Given passage –

Successful (and Simple) Reduction of COVID-19 Death Rate

posted in: Pandemic | 0

The entire world thinks of the USA as a disastrous example of bad handling of the SARS-CoV-2 pandemic, but within that sprawling country there is a stunning example of how to reduce the death rate.

Against a national fatality rate of 1.76%, the state of Utah held it down to 0.46%.

Westerners tend to be relatively health conscious, inclined to eat well and get exercise, but Western states aren’t all faring so well.

What Did Utah Do Differently?

Health care in Utah is dominated by two huge hospital systems. A relative works for one of them, Intermountain Health Care. I don’t know what the other system is doing, but here is what IHC does.

If you are a patient of IHC, you can call your doctor to request a patient home monitoring kit… and if you are not one of IHC’s patients, you can call IHC centrally to ask for the same thing. Patients are told where to pick up their kit. They show their ID and get a contact free retrieval. Non-patients get their kits at urgent care centers.

The problem –
From the post on Utah's COVID-19 death rate, reproduce verbatim the stretch that begins with the words "posted in: Pandemic" and ends with "the death rate.".

Records shown –
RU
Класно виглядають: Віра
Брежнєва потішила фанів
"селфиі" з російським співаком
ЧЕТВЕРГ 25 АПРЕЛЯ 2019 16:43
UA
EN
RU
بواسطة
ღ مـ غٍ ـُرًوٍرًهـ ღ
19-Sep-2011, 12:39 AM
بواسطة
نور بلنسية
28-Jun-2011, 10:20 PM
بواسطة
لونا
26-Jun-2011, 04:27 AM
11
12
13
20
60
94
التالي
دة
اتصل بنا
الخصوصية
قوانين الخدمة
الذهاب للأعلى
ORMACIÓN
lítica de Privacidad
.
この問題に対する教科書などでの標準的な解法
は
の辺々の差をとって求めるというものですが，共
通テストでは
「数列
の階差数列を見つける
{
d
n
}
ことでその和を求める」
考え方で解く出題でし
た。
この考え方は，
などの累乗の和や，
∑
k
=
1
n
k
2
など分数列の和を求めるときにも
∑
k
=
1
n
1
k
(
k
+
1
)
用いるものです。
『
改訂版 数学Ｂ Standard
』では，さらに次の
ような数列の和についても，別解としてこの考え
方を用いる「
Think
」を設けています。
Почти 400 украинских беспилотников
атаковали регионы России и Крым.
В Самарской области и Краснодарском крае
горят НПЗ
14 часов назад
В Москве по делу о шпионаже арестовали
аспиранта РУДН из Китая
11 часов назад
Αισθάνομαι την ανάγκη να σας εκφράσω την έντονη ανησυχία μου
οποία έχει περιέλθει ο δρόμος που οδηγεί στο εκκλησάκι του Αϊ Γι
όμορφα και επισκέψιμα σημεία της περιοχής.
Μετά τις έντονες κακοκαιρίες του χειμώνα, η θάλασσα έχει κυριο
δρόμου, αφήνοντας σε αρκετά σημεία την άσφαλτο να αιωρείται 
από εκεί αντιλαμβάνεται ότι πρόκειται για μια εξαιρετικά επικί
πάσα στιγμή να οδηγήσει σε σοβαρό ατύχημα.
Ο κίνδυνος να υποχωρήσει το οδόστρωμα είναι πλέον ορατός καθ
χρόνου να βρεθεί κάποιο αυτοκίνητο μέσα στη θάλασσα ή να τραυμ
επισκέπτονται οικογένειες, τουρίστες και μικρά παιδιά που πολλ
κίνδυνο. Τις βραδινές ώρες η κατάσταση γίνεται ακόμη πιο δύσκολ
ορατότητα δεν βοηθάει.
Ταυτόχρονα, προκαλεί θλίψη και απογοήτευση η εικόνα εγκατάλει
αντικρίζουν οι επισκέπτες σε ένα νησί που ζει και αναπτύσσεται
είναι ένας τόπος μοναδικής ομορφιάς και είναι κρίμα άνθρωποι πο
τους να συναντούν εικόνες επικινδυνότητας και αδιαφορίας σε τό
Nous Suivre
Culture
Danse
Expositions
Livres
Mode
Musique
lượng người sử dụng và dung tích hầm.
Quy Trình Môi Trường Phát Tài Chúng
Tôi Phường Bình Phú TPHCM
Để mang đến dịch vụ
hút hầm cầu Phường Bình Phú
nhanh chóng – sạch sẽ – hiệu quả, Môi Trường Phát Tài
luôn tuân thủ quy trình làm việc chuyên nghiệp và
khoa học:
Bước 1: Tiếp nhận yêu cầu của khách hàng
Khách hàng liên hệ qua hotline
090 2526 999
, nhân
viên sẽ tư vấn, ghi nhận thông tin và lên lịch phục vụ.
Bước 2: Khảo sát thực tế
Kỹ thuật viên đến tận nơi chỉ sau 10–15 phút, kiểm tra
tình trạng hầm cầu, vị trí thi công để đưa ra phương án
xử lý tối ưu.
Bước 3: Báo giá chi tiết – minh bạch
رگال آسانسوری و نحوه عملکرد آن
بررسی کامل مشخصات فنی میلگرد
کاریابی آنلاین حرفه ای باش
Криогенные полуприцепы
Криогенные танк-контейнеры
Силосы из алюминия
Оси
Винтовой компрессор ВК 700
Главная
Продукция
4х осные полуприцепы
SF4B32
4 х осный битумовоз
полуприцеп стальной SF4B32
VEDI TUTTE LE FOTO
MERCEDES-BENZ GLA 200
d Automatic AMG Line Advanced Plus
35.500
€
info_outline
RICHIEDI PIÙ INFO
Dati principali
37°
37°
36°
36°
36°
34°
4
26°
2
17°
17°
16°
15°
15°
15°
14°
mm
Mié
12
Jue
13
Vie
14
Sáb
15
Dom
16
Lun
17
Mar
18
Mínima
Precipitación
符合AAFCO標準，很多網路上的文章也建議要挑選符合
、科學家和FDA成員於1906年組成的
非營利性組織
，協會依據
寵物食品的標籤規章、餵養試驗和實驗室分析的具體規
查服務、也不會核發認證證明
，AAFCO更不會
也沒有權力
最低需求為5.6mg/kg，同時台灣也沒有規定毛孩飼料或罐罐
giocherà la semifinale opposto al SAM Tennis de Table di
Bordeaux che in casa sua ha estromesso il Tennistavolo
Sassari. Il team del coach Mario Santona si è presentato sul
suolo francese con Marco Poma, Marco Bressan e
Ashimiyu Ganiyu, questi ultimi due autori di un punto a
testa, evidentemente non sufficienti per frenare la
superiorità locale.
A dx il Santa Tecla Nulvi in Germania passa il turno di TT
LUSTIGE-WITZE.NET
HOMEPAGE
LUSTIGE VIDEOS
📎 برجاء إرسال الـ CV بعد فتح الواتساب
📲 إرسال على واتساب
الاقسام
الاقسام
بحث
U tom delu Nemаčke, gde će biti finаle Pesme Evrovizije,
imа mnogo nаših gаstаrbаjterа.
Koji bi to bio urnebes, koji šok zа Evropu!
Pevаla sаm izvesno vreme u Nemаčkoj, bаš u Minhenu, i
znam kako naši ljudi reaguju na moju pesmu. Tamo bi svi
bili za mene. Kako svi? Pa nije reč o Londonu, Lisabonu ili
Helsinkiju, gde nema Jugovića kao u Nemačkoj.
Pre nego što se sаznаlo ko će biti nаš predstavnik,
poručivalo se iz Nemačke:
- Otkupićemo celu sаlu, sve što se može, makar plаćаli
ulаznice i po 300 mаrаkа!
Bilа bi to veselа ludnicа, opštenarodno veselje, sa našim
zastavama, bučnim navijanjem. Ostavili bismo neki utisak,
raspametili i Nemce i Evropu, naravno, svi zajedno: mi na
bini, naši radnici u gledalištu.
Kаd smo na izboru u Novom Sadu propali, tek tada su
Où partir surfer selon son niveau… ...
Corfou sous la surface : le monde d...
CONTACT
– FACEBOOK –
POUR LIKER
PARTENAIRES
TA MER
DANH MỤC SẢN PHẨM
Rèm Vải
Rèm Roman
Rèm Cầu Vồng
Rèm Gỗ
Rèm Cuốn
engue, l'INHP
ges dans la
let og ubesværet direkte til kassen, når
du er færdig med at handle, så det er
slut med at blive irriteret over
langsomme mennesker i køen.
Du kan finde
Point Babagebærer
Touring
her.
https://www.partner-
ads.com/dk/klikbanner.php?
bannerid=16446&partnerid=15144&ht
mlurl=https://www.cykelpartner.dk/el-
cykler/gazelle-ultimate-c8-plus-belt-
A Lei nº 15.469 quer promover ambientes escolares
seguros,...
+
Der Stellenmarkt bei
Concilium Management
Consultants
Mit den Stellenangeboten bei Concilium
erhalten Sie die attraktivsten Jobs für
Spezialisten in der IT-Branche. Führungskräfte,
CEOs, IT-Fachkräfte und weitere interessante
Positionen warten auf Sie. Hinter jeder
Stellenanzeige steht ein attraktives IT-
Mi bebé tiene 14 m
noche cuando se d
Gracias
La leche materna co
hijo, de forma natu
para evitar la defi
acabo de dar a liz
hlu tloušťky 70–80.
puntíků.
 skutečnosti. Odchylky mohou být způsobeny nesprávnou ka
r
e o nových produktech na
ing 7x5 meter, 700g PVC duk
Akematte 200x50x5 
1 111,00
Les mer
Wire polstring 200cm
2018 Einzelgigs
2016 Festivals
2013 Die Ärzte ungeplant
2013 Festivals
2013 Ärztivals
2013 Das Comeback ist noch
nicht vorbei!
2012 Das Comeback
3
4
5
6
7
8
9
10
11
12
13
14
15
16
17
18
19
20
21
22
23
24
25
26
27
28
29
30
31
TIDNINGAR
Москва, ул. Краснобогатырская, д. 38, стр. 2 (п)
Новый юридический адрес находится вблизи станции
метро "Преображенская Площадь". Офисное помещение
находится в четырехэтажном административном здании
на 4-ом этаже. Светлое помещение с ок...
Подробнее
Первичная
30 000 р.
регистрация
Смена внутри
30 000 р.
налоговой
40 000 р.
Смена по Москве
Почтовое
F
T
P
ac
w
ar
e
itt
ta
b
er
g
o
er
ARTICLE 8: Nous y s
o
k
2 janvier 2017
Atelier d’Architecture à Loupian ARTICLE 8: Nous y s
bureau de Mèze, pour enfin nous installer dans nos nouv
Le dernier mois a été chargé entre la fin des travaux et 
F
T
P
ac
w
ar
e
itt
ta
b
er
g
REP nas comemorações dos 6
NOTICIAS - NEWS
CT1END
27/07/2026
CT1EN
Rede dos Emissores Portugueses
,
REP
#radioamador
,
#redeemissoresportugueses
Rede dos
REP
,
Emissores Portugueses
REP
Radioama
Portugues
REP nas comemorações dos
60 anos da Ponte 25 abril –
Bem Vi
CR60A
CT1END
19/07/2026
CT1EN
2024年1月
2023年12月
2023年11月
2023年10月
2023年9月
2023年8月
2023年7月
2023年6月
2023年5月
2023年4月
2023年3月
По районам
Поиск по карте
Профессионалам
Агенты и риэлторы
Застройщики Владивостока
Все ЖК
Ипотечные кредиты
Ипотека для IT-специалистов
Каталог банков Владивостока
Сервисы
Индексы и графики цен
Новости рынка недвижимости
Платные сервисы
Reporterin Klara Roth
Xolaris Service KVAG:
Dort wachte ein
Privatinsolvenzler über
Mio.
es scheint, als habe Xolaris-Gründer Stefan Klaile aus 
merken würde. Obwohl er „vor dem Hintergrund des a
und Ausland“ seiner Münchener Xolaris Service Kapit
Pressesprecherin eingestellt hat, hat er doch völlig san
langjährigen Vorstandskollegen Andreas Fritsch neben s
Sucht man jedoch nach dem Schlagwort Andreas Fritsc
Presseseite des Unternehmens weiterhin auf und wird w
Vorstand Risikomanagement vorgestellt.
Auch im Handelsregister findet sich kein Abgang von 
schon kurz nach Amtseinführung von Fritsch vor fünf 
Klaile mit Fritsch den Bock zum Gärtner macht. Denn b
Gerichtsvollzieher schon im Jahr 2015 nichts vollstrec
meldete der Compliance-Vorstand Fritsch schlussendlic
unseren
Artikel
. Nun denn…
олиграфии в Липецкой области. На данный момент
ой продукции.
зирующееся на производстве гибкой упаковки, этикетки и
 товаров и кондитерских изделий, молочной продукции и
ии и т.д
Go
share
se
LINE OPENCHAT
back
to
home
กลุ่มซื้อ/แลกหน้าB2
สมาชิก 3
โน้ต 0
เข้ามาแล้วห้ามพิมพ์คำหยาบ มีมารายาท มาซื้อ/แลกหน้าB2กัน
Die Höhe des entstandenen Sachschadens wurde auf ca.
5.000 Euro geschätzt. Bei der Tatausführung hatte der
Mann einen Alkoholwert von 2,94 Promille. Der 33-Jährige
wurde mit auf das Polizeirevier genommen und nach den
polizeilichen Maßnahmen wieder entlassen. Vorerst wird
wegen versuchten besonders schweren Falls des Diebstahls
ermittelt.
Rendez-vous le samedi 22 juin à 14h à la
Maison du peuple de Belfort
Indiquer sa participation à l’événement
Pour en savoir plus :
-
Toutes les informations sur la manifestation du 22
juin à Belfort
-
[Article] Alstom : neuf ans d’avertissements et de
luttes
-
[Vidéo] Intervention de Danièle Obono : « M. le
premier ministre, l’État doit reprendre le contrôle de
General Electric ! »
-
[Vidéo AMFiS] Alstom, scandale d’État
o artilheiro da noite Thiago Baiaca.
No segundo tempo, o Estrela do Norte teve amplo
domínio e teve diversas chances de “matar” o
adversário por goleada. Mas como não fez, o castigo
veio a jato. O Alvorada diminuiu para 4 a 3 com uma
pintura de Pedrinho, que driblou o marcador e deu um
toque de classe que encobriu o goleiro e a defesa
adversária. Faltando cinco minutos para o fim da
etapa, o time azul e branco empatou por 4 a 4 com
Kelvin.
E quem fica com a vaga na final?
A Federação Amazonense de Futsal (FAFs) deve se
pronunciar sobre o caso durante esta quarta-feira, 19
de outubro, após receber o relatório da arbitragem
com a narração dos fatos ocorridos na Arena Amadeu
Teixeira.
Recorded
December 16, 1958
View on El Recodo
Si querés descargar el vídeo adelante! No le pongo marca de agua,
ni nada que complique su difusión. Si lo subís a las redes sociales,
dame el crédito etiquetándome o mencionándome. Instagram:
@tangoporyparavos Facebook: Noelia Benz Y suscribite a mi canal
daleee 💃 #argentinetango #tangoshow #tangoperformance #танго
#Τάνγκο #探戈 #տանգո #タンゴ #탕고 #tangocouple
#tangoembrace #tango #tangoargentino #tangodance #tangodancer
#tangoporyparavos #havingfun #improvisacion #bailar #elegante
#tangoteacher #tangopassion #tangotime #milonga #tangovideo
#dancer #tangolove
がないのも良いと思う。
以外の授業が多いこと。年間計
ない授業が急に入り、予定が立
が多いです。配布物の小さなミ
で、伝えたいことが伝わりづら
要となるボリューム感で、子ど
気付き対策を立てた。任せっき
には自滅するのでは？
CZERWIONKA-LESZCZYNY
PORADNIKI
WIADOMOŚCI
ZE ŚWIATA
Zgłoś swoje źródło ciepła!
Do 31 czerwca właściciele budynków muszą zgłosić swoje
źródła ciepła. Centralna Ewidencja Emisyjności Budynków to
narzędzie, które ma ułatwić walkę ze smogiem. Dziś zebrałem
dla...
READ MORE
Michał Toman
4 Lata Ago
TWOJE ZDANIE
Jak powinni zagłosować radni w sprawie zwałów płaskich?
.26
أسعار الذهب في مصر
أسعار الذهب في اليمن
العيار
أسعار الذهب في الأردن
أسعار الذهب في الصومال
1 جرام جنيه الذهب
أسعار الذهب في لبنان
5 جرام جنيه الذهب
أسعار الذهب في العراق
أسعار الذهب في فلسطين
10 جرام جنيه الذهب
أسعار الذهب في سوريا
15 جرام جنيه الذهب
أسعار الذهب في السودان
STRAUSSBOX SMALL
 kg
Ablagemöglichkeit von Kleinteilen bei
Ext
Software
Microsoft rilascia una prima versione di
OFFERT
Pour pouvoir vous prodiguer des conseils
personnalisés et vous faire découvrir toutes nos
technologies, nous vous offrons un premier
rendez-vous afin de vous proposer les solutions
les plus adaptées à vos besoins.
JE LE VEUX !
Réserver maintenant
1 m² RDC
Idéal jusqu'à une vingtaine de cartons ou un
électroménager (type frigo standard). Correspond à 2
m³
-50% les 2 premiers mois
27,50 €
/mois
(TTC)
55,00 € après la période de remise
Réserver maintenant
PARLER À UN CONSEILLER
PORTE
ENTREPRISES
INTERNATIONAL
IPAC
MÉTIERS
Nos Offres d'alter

Expected answer –
posted in: Pandemic | 0

The entire world thinks of the USA as a disastrous example of bad handling of the SARS-CoV-2 pandemic, but within that sprawling country there is a stunning example of how to reduce the death rate.